### Input for this task

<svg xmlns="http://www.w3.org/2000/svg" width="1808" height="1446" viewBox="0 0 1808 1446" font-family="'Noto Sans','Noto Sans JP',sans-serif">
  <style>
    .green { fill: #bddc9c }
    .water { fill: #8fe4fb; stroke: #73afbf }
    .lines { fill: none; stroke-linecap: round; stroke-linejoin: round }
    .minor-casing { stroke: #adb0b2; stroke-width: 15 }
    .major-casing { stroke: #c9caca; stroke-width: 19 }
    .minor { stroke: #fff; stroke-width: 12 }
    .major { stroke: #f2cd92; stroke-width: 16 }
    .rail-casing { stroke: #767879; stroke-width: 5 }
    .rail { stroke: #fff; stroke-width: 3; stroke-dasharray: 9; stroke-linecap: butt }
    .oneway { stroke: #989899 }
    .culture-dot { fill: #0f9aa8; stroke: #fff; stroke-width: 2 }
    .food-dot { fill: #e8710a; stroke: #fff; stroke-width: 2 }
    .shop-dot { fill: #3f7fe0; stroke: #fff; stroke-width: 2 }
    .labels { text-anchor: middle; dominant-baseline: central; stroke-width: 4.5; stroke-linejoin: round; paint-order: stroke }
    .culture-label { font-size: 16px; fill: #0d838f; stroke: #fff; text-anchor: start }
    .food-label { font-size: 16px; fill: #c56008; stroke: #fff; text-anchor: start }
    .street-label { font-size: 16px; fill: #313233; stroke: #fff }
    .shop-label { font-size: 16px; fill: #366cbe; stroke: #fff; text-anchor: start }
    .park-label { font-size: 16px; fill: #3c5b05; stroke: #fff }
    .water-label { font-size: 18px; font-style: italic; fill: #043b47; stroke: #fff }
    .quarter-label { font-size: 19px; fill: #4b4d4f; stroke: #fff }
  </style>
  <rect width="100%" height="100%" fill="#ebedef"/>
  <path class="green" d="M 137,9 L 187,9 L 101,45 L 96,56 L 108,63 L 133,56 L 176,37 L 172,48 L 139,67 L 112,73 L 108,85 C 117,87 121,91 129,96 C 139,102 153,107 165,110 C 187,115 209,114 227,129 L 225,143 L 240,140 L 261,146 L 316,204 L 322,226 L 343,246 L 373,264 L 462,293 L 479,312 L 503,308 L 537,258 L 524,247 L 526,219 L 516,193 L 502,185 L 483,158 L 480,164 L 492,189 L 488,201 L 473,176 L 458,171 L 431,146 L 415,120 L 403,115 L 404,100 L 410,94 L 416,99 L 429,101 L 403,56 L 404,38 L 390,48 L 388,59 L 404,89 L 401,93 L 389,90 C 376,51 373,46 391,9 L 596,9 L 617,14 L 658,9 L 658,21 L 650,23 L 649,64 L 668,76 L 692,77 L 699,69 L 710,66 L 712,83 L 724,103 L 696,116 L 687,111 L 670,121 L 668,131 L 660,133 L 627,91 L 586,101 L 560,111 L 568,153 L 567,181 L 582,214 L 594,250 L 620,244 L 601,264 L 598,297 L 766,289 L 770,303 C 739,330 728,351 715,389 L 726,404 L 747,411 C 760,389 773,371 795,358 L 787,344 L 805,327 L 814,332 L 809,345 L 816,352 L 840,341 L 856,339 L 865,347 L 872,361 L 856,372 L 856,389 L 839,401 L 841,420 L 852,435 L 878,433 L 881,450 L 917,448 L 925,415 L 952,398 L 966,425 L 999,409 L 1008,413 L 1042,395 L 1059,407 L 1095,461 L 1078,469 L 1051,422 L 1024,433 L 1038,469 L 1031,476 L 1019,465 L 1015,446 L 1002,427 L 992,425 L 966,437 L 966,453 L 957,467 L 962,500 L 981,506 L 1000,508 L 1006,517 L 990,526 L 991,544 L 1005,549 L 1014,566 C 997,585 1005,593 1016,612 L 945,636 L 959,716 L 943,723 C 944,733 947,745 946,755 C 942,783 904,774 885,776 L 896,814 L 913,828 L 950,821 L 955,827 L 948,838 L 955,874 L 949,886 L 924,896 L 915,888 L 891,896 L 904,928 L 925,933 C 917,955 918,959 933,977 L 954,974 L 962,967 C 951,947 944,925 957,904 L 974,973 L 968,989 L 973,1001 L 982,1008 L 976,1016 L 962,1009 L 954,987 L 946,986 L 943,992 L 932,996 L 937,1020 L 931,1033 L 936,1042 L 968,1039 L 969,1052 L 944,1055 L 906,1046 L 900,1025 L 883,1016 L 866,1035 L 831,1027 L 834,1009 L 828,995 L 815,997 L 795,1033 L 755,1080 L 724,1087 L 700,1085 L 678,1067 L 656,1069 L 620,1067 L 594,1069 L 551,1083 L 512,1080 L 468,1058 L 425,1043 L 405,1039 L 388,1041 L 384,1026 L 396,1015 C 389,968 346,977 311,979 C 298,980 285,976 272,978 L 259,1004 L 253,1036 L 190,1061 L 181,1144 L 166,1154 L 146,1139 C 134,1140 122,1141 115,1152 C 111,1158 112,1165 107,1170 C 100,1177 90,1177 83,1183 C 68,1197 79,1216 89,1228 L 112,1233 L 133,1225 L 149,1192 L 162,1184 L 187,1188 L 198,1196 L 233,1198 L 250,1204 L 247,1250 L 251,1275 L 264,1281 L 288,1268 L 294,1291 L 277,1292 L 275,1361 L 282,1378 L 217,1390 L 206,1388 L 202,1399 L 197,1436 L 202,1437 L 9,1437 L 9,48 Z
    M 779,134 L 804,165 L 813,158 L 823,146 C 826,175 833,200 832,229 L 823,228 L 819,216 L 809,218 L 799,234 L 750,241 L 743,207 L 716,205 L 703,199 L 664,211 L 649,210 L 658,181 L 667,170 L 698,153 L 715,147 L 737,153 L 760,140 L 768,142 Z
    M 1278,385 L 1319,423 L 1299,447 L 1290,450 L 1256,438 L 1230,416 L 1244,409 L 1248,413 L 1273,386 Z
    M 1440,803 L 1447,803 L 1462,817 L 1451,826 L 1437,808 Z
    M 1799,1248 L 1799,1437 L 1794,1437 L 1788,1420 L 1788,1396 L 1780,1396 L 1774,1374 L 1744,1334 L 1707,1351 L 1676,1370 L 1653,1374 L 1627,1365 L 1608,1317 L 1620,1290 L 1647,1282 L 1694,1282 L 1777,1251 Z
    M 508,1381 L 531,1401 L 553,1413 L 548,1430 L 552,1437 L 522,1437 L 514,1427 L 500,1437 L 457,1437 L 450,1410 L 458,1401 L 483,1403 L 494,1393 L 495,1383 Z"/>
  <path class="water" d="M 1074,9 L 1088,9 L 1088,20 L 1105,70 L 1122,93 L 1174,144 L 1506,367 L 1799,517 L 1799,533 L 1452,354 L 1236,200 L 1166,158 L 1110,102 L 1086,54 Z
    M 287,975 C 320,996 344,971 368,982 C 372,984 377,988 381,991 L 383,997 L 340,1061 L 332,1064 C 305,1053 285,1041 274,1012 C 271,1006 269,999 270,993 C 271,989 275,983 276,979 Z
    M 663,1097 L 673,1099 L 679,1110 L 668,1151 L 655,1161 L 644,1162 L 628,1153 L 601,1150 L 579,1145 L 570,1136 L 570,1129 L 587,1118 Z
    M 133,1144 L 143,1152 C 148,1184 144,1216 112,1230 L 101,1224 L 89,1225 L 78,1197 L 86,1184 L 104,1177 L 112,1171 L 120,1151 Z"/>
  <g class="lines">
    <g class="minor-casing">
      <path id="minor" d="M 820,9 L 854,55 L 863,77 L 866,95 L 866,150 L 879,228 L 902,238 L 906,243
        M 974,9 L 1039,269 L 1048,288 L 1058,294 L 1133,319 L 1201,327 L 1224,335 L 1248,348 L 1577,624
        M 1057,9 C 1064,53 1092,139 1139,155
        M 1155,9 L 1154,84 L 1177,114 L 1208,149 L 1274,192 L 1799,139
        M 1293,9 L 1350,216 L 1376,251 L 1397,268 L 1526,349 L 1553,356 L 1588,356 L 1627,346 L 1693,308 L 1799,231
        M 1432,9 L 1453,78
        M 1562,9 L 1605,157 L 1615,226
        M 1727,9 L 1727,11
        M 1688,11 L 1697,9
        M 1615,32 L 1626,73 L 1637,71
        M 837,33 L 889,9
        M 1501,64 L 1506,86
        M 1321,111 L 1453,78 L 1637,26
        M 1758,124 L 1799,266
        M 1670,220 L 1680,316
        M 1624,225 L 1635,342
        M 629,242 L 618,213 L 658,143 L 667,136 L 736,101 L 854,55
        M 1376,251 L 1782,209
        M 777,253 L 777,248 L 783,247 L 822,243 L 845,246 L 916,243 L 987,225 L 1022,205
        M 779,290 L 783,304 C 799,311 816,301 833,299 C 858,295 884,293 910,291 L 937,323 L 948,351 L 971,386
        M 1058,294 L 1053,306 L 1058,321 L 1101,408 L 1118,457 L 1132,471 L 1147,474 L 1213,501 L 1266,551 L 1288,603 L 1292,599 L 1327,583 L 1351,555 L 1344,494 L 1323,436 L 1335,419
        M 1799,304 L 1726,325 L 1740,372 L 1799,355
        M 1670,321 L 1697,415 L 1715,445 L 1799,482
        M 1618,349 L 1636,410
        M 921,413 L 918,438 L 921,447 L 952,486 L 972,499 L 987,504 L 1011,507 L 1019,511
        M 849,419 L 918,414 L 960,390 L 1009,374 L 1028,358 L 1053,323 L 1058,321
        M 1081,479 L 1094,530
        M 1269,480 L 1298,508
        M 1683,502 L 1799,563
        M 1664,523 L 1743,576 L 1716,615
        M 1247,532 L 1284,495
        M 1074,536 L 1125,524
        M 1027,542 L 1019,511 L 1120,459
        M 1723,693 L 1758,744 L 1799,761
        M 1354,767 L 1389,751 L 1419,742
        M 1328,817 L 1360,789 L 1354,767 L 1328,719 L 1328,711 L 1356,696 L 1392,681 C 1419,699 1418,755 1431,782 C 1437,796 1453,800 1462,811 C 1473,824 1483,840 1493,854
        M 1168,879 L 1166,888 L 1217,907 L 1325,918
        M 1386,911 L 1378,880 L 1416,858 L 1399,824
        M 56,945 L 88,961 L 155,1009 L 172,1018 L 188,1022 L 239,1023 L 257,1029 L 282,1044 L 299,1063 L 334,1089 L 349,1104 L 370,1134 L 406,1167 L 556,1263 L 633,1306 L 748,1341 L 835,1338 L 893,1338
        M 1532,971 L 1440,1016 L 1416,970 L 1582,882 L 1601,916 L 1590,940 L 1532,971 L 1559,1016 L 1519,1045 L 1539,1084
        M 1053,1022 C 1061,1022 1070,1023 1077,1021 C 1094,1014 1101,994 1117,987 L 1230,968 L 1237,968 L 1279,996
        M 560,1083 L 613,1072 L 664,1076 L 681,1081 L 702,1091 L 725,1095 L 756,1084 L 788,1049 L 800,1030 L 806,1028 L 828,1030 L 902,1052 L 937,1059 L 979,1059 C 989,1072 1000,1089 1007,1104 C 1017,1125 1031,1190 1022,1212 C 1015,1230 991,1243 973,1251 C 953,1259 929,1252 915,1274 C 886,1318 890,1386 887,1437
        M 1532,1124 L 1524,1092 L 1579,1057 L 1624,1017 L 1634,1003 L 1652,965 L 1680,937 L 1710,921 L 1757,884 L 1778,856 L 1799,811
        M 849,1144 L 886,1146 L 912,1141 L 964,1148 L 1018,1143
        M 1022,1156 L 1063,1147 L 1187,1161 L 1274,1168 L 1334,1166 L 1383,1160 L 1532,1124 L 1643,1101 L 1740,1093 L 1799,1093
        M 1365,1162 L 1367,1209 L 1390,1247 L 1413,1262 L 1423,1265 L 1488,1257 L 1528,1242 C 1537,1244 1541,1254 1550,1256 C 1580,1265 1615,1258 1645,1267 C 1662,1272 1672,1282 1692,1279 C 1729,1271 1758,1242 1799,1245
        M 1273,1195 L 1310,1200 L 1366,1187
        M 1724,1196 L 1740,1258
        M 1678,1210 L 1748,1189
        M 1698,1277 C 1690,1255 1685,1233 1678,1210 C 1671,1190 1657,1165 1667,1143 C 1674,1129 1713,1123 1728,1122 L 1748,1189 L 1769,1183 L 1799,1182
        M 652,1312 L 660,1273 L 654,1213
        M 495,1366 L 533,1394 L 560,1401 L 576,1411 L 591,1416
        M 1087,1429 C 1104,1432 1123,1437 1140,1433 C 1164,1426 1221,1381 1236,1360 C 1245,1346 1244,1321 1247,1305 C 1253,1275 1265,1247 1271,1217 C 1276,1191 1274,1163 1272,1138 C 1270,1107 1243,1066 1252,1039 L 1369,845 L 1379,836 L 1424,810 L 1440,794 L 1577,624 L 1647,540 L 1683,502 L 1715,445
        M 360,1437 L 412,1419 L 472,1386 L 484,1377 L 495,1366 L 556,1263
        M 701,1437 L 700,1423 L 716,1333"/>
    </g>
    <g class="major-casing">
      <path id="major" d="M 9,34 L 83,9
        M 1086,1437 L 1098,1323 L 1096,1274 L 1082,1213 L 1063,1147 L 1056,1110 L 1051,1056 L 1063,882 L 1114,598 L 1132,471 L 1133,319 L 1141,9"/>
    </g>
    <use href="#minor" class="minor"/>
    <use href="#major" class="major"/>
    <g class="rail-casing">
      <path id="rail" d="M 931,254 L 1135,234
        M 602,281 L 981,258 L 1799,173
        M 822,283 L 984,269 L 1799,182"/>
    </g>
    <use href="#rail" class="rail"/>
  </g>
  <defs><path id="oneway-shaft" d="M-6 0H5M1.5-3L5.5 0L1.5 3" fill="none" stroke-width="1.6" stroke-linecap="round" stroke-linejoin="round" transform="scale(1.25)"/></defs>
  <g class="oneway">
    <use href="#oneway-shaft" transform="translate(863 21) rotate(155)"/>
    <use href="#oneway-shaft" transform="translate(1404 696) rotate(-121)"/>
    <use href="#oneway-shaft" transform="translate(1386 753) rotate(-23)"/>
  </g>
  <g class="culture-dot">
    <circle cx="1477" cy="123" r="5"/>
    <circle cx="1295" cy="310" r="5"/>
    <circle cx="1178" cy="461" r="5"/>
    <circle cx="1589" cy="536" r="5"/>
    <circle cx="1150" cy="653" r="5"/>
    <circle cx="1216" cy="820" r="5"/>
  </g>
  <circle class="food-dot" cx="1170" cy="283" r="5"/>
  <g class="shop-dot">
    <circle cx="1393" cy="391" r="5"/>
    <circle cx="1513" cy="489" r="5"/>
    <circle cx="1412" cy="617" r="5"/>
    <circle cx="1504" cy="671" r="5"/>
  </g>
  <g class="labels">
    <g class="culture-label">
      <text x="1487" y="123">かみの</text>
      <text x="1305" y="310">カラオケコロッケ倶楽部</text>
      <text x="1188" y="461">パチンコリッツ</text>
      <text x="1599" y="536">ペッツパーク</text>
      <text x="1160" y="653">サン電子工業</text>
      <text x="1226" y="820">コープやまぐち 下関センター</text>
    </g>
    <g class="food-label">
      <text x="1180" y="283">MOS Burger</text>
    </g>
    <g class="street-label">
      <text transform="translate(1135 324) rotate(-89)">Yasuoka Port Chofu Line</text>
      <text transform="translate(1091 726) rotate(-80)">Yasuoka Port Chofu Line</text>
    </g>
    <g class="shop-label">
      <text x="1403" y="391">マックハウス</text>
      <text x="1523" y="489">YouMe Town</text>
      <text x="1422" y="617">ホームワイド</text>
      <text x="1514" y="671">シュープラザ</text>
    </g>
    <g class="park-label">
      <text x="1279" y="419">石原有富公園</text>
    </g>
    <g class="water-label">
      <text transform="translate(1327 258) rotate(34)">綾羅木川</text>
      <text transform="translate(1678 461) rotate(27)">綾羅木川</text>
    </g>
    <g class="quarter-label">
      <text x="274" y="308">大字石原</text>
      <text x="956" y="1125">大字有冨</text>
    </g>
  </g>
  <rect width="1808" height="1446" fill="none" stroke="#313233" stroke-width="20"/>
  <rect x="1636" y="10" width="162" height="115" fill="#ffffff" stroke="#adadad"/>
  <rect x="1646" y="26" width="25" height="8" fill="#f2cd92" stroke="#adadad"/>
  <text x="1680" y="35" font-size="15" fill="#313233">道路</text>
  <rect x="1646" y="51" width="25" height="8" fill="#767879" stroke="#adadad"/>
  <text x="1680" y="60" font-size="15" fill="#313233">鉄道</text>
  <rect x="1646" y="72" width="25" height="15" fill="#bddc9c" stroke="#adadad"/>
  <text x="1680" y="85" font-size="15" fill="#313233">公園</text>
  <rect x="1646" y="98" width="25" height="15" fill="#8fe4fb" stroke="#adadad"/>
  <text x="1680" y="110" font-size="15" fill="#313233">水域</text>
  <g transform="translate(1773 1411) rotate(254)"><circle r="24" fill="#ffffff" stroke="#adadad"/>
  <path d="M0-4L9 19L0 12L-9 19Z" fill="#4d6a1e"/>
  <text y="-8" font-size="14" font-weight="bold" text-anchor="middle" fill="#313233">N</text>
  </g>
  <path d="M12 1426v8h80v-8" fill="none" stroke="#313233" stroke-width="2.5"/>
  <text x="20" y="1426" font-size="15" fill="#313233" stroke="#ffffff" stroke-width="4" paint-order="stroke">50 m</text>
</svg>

### Problem description
Please go through the material and return each line where the word "lines" appears.

### Final answer
    .lines { fill: none; stroke-linecap: round; stroke-linejoin: round }
  <g class="lines">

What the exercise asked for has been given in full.